[Challenge]: Please rewrite every line of the items below as a numbered list, skipping any blank lines. Leave the pictures out.

[Data provided]:
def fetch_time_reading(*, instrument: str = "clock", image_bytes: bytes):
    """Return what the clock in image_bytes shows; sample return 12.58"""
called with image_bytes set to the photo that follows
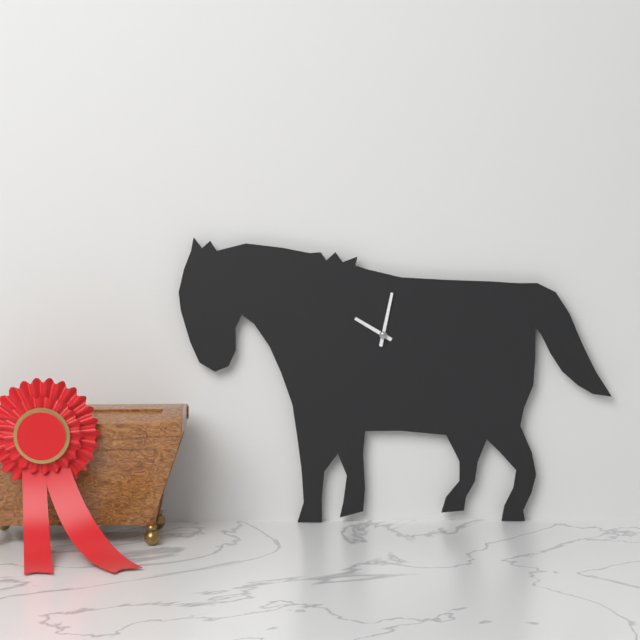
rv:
10.02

[Result of the task]:
1. def fetch_time_reading(*, instrument: str = "clock", image_bytes: bytes):
2.     """Return what the clock in image_bytes shows; sample return 12.58"""
3. called with image_bytes set to the photo that follows
4. rv:
5. 10.02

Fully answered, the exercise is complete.